Selected passage:
=-=-=-=-=

The refrigerant discharged from the water heat exchanger 23 is depressurized by the expansion device 24 to evaporate, undergoes heat exchange in the heat exchanger 20, turns into a gas refrigerant, and is returned to the compressor 22 again.
The refrigerant circuit is also configured so that it can switch the four-way valve 27 to cause the refrigerant to: flow as indicated by dashed arrows in FIG. 4; exchange heat with the outside air in the heat exchanger 20; be depressurized with expansion device 24; and then be sent to the water heat exchanger 23, so that the water flowing through the water supply piping 28 is cooled. The cooled water is supplied to a use side device.
Here, in the present embodiment, the refrigerant to be used is a flammable refrigerant. The flammable refrigerant is R32 or a mixed refrigerant containing 70 weight percent or more of R32, or propane or a mixed refrigerant containing propane.
Note that the refrigerant to be used may be a nonflammable refrigerant instead of a flammable refrigerant.

[1-1-3. Configuration of Electrical Equipment Box]

FIG. 5 is an exploded perspective view showing the electrical equipment box 30 of Embodiment 1. FIG. 6 is a vertical cross-sectional view showing the electrical equipment box 30 of Embodiment 1. FIG. 7 is a plan view showing the electrical equipment box 30 of Embodiment 1. As shown in FIG. 2, an electrical equipment box 30 is disposed above the blower room 12 and the machine room 13 across the machine room 13 and the blower room 12.
The electrical equipment box 30 is installed in the cutout portion 26 at the upper part of the partition plate 11 and is supported by the partition plate 11. As shown in FIGS. 5 and 6, the electrical equipment box 30 includes a box-shaped electrical equipment box body 32 made of sheet metal and having an opening 31 with an open upper surface, and a cover member 33 formed in a substantially rectangular flat plate shape and made of resin for closing the opening 31. The electrical equipment box body 32 is made of a material with high thermal conductivity, such as a metal material. The cover member 33 is attached to the electrical equipment box body 32 via an O-ring 38.
Note that, in the present embodiment, the electrical equipment box body 32 is entirely made of a metal material, but may be made of a metal material only in a part located above the blower room 12.
As shown in FIGS. 5 to 7, the electrical equipment box body 32 includes a rectangular blower-side portion 32A located on the side of the blower room 12 in plan view, and a substantially trapezoidal machine-side portion 32B located on the side of the machine room 13 in plan view. The cover member 33 includes a rectangular blower-side portion 33A located on the side of the blower room 12 in plan view and a substantially trapezoidal machine-side portion 33B located on the side of the machine room 13 in plan view.
The electrical equipment box body 32 has a control board 40 including a printed wiring board and other electronic components 43 electrically connected to the control board 40, both of which are installed in the blower-side portion 32A.
Although not shown, the control board 40 has electronic components including a semiconductor chip such as a CPU, transistors, capacitors, and resistors, mounted thereon to form an electric circuit.

=-=-=-=-=

Instruction 1:
Can you arrange the listing, between the line holding "genus: Peridea" and the end of the listing, inclusive, as a two-column CSV with the headers "field" and "value"? Each line should become one row, with its text and its answer each in a single quoted field, line breaks turned into spaces, and the pictures left out.

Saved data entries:
=-=-=-=-=

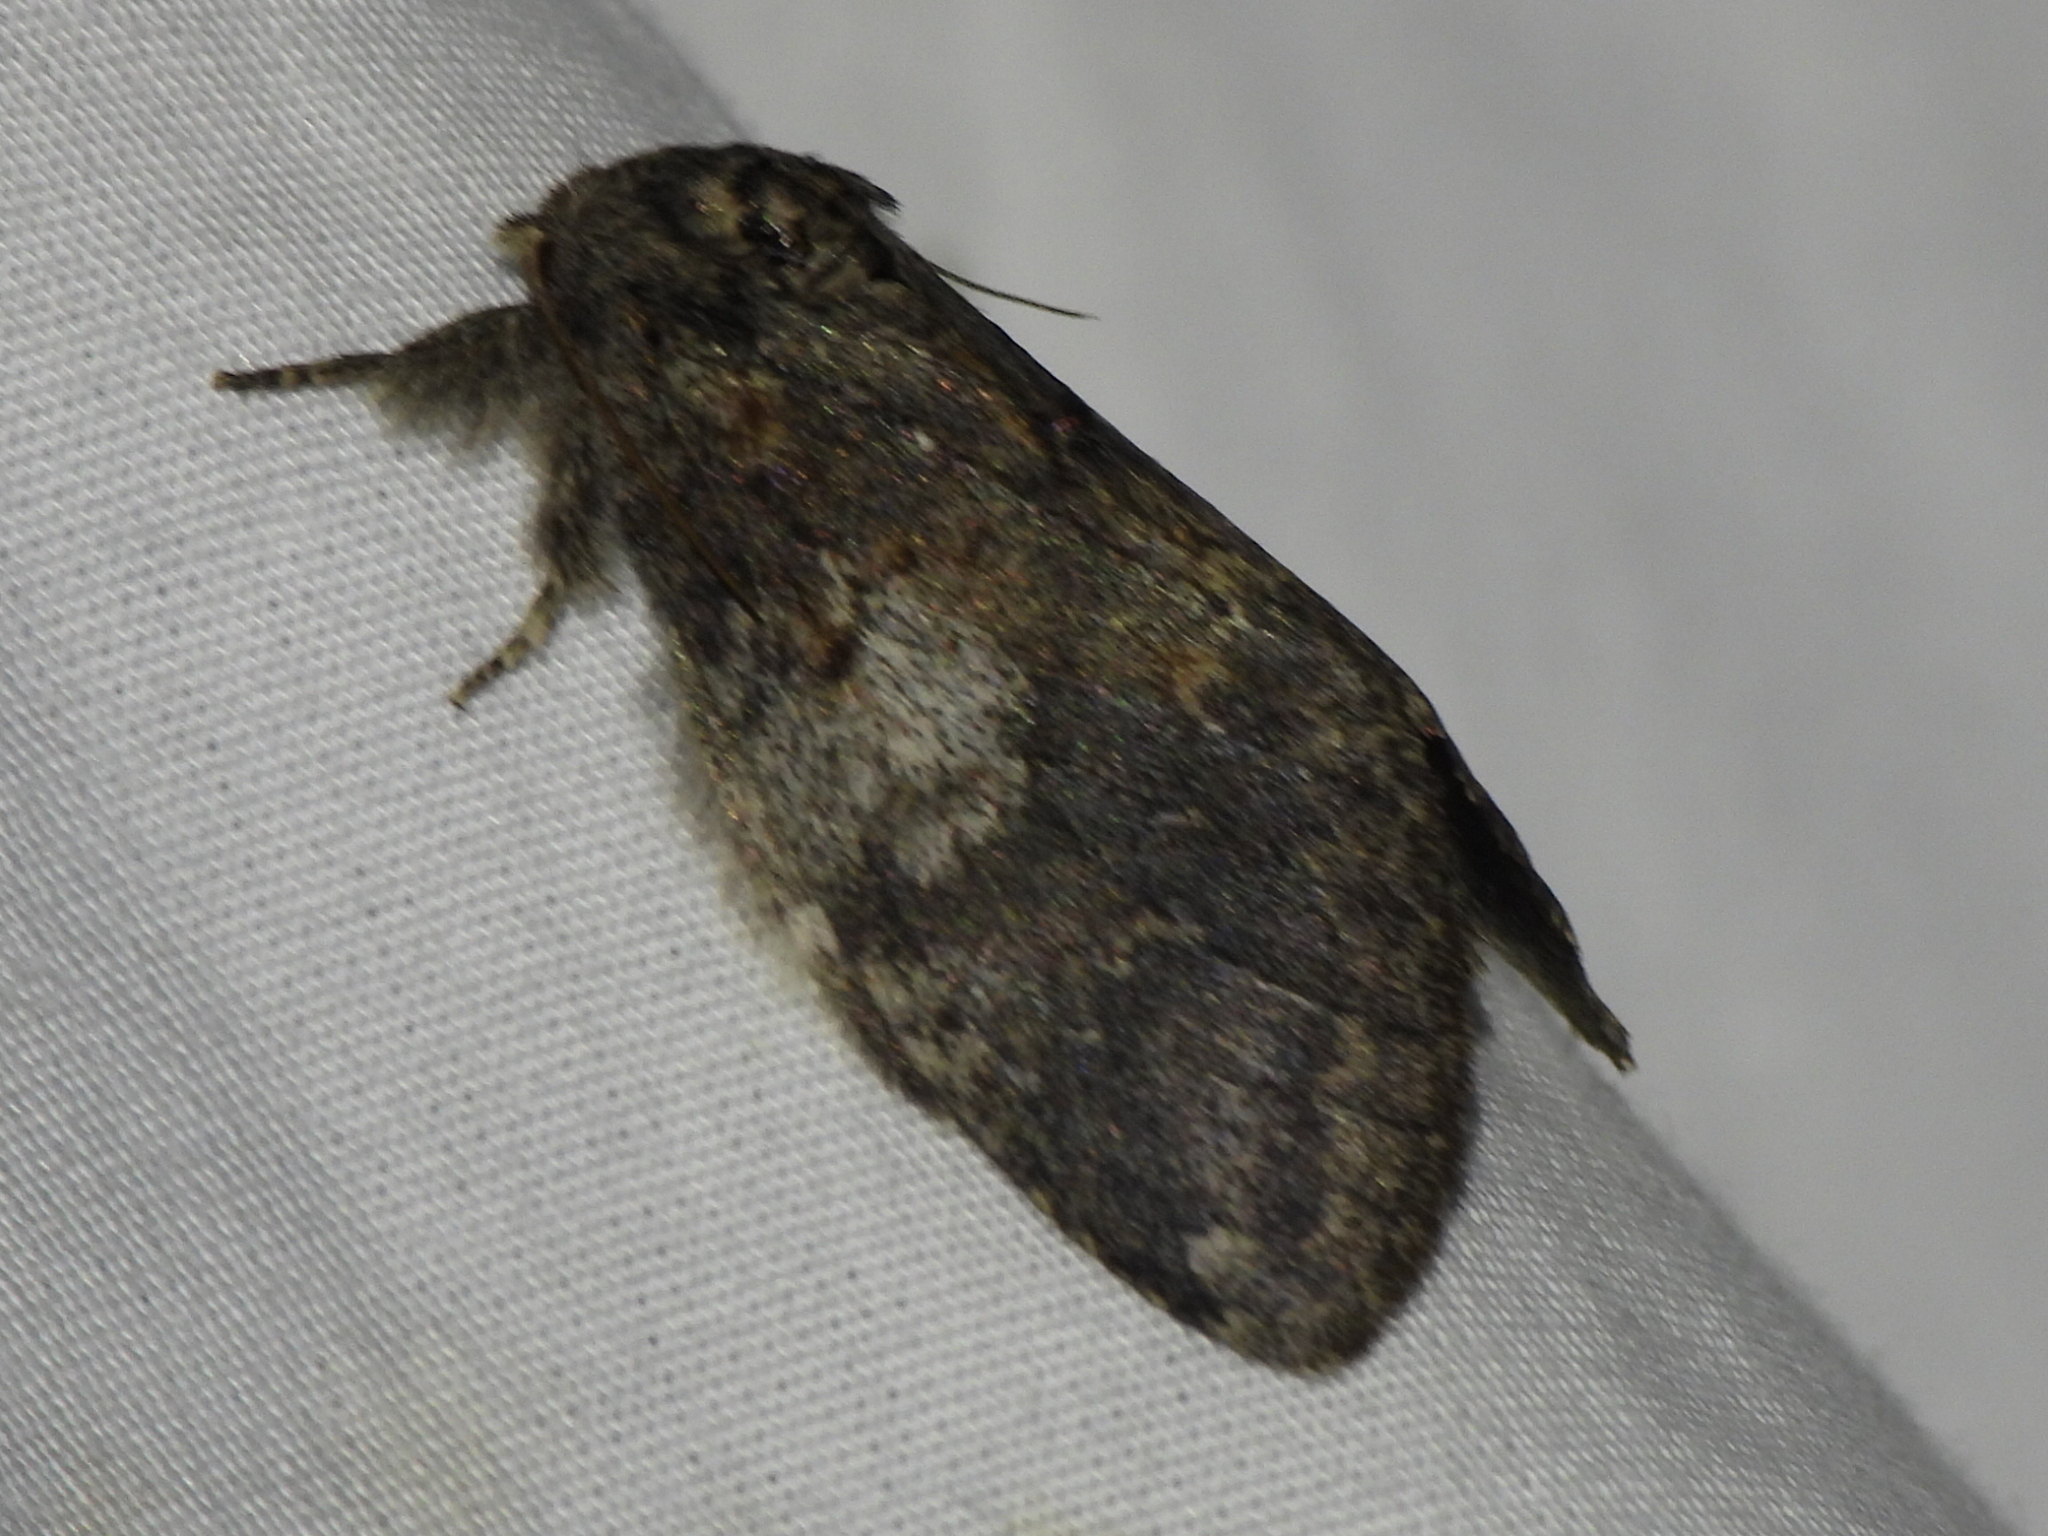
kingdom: Animalia
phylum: Arthropoda
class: Insecta
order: Lepidoptera
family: Notodontidae
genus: Peridea
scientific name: Peridea angulosa
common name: Angulose prominent
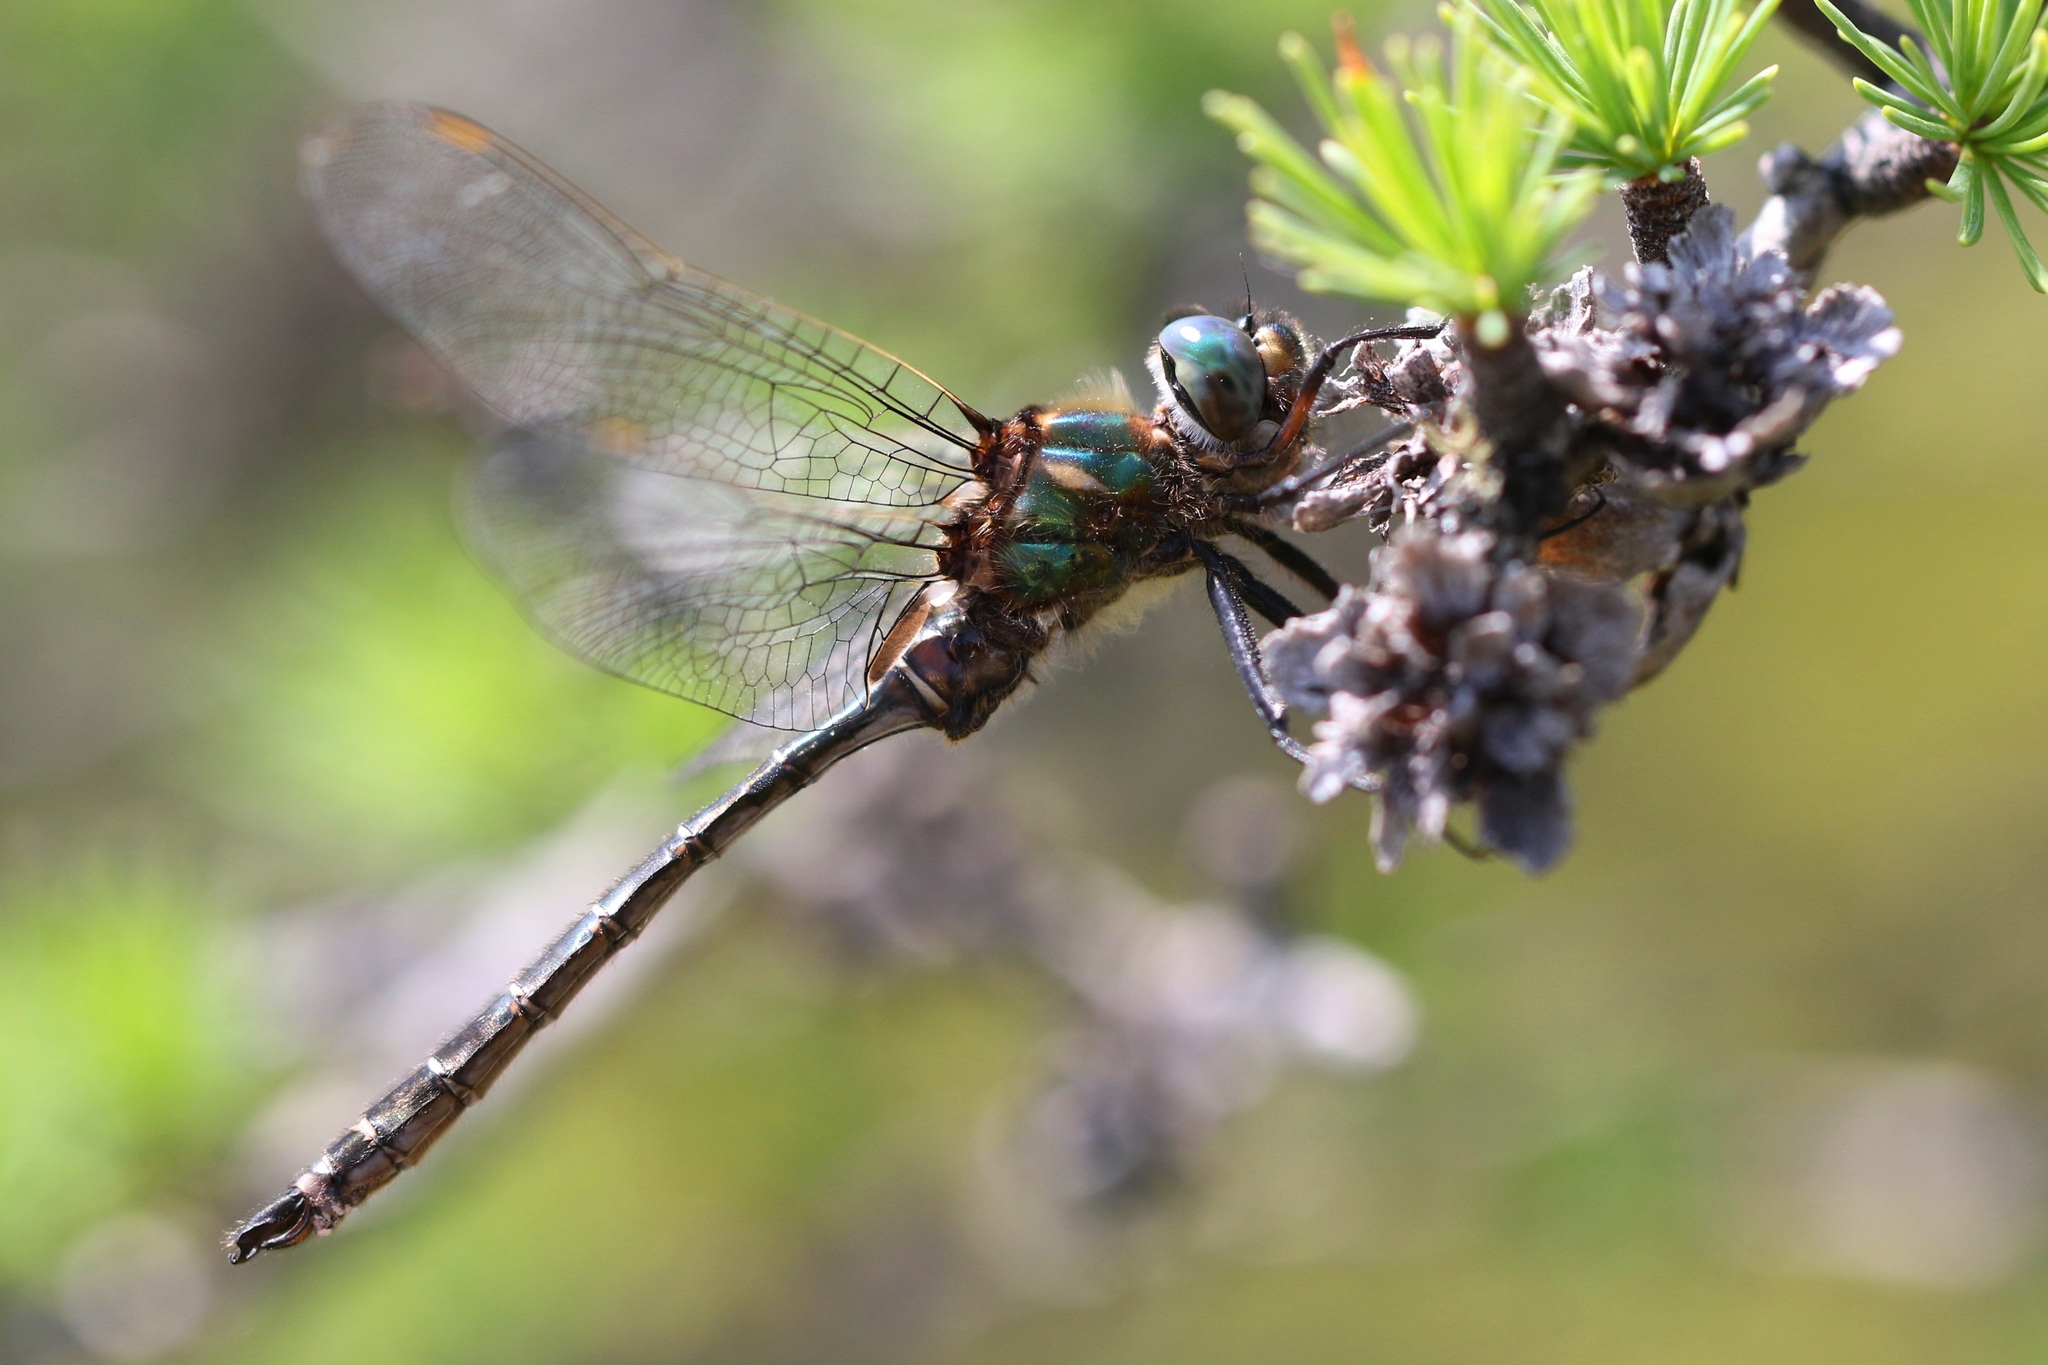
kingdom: Animalia
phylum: Arthropoda
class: Insecta
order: Odonata
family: Corduliidae
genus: Somatochlora
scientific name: Somatochlora albicincta
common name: Ringed emerald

=-=-=-=-=

Instruction 2:
Can you rewrite the passage on the refrigerant circuit between "Here, in the" and "of a flammable refrigerant.", inclusive, putting "percent by weight" in place of "weight percent"?

Task solution 1:
field,value
"genus:","Peridea"
"scientific name:","Peridea angulosa"
"common name:","Angulose prominent"
"kingdom:","Animalia"
"phylum:","Arthropoda"
"class:","Insecta"
"order:","Odonata"
"family:","Corduliidae"
"genus:","Somatochlora"
"scientific name:","Somatochlora albicincta"
"common name:","Ringed emerald"

Task solution 2:
Here, in the present embodiment, the refrigerant to be used is a flammable refrigerant. The flammable refrigerant is R32 or a mixed refrigerant containing 70 percent by weight or more of R32, or propane or a mixed refrigerant containing propane.
Note that the refrigerant to be used may be a nonflammable refrigerant instead of a flammable refrigerant.